Description
Deliciously soft and chewy Banana Chocolate Chip Cookies made with ripe bananas, sweet chocolate chips, and a touch of cinnamon. These cookies are a perfect treat for banana lovers looking to enjoy a homemade dessert with a moist texture and rich flavor.
Ingredients
Scale
Wet Ingredients
- 1/2 cup unsalted butter, softened
- 1/2 cup granulated sugar
- 1/2 cup brown sugar, packed
- 1 ripe banana, mashed
- 1 large egg
- 1 teaspoon vanilla extract
Dry Ingredients
- 1 1/2 cups all-purpose flour
- 1 teaspoon baking soda
- 1/2 teaspoon salt
- 1/2 teaspoon cinnamon (optional)
Mix-ins
- 1 cup semisweet chocolate chips
Instructions
- Preheat: Preheat the oven to 350°F (175°C).

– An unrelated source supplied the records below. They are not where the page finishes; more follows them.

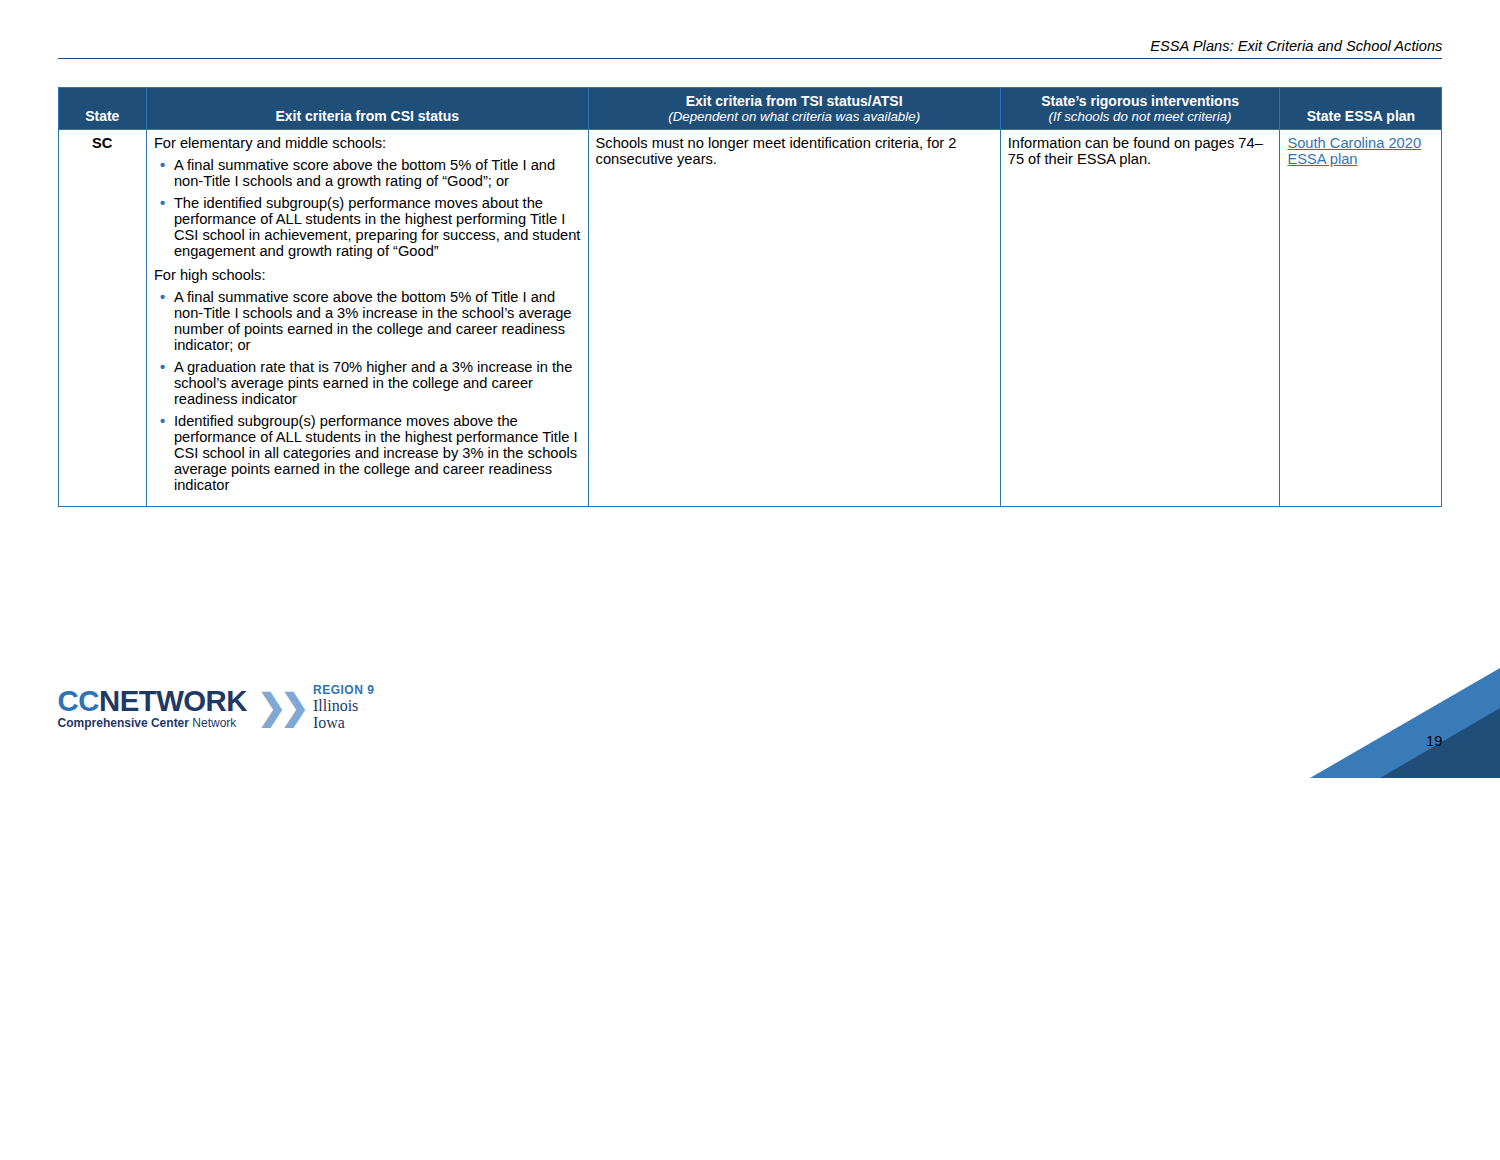ESSA Plans: Exit Criteria and School Actions
| State | Exit criteria from CSI status | Exit criteria from TSI status/ATSI (Dependent on what criteria was available) | State’s rigorous interventions (If schools do not meet criteria) | State ESSA plan |
| --- | --- | --- | --- | --- |
| SC | For elementary and middle schools: A final summative score above the bottom 5% of Title I and non-Title I schools and a growth rating of “Good”; or The identified subgroup(s) performance moves about the performance of ALL students in the highest performing Title I CSI school in achievement, preparing for success, and student engagement and growth rating of “Good” For high schools: A final summative score above the bottom 5% of Title I and non-Title I schools and a 3% increase in the school’s average number of points earned in the college and career readiness indicator; or A graduation rate that is 70% higher and a 3% increase in the school’s average pints earned in the college and career readiness indicator Identified subgroup(s) performance moves above the performance of ALL students in the highest performance Title I CSI school in all categories and increase by 3% in the schools average points earned in the college and career readiness indicator | Schools must no longer meet identification criteria, for 2 consecutive years. | Information can be found on pages 74–75 of their ESSA plan. | South Carolina 2020 ESSA plan |
CC NETWORK
Comprehensive Center Network
❯❯
REGION 9
Illinois
Iowa
19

Line baking sheets with parchment paper or silicone mats to prevent sticking and ensure easy cleanup.
- Cream Butter and Sugars: In a large bowl, cream together the softened unsalted butter, granulated sugar, and packed brown sugar until the mixture is light and fluffy, which helps create a tender cookie texture.
- Add Wet Ingredients: Mix in the mashed ripe banana, large egg, and vanilla extract until the batter is smooth and well combined, adding moisture and flavor to the dough.
- Mix Dry Ingredients: In a separate bowl, whisk together the all-purpose flour, baking soda, salt, and optional cinnamon to evenly distribute the leavening agents and spices.
- Combine Ingredients: Gradually add the dry ingredient mixture into the wet ingredients, mixing just until combined to avoid overworking the dough, which could make the cookies tough.
- Fold in Chocolate Chips: Gently fold the semisweet chocolate chips into the dough, ensuring an even distribution of chocolate in every bite.
- Portion Dough: Drop rounded tablespoons of dough onto the prepared baking sheets, spacing the cookies at least 2 inches apart to allow for spreading during baking.
- Bake: Bake in the preheated oven for 10-12 minutes or until the edges of the cookies turn a golden color, indicating they are perfectly baked.
- Cool: Allow the cookies to cool on the baking sheets for 5 minutes to firm up, then transfer them to a wire rack to cool completely before serving.
Notes
- Use ripe bananas for the best flavor and natural sweetness.
- Optional cinnamon adds a subtle warm spice that complements the banana well.
- Make sure not to overmix the dough once the flour is added to keep the cookies tender.
- You can substitute chocolate chips with nuts or dried fruit if desired.
- Store cookies in an airtight container at room temperature for up to 5 days.